S’appuyant sur son expérience, Dourthe illustre ce relâchement adverse en rappelant une anecdote personnelle : « J’extrapole ? Non, je parle en connaissance de cause car j’ai souvent profité de ces relâchements coupables en Top 14 […] Nous avions pris l’habitude d’encaisser à l’extérieur cinquante grains en première période, de laisser l’adversaire lâcher le match et de marquer quatre essais dans la foulée pour repartir de là-bas avec le bonus offensif […] toutes les équipes se relâchent, une fois que le score est acquis… C’est humain… »
Mais derrière ce constat, le consultant exprime sa profonde déception et sa colère face à la performance des Bleus. « Au crépuscule de ce match à Édimbourg, je suis même à la fois déçu, en colère et inquiet. Le XV de France a pris cinquante points en Écosse et là-bas, notre bien-aimée sélection a pris l’eau de toutes parts. On pensait que nous avions une bonne défense ? On termine le match avec près de 30 % de plaquages manqués. On se croyait solides sous les ballons hauts ? Les ailiers écossais […] nous ont tout volé en haute altitude. Quant à la prestation de notre pack en conquête directe, je préfère tirer dessus un voile pudique… »

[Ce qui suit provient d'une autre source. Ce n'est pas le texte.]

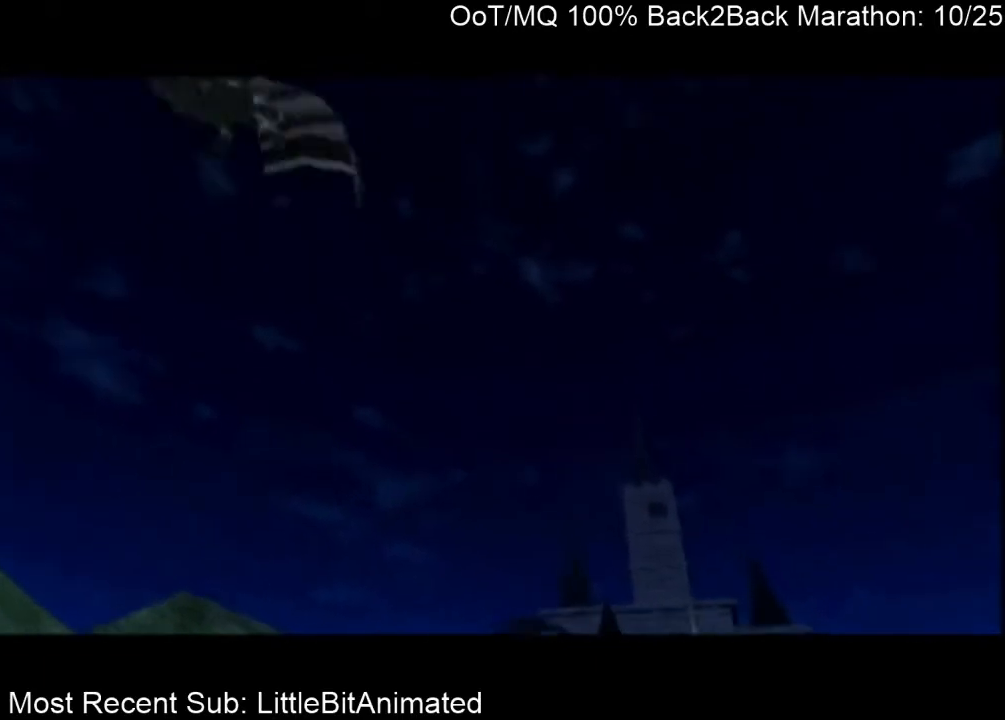
{"buttons": [], "left_stick": "center", "right_stick": "center", "events": [[167, "L1", "up"], [200, "R1", "up"]]}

Il ne manque pas de critiquer la communication du sélectionneur Fabien Galthié, dont les explications au micro de TF1 l’ont laissé perplexe : « Naïvement, j’espérais que Fabien Galthié m’éclaire après la rencontre. […] Mais au micro de TF1, ses mots sont restés vagues. Le sélectionneur a brassé large, dit tout et son contraire. Au final, je n’y ai rien compris. »
Pour conclure, Richard Dourthe pointe un manque évident de préparation tactique : « Mon sentiment, malgré tout, est aujourd’hui assez simple : on se voyait déjà tous au Stade de France, dans une semaine, jouer le Grand Chelem contre l’Angleterre au fil d’un Crunch inoubliable. […] Ce quatrième round du Tournoi n’a donc pas été préparé comme il aurait dû l’être. Car comment expliquer qu’à Murrayfield, nous n’ayons jamais trouvé le moindre plan pour enrayer la démonstration écossaise pendant soixante-cinq minutes ? Comment expliquer que personne n’ait jamais mis les mains dans les rucks pour ralentir les libérations adverses ? »
Dourthe rappelle que, même sans être un stratège de renom, il était évident de concentrer les efforts dans l’axe pour contenir les Écossais : « Plutôt que de se jeter sur les extérieurs, il fallait donc s’engouffrer dans l’axe, recentrer les Scottishs […] Il suffisait d’ouvrir les yeux. »
Cette défaite frappe le XV de France au moment où ses ambitions étaient à leur plus haut niveau, soulevant de nombreuses interrogations sur son avenir dans la compétition et sa capacité à rebondir avant le Crunch décisif face à l’Angleterre.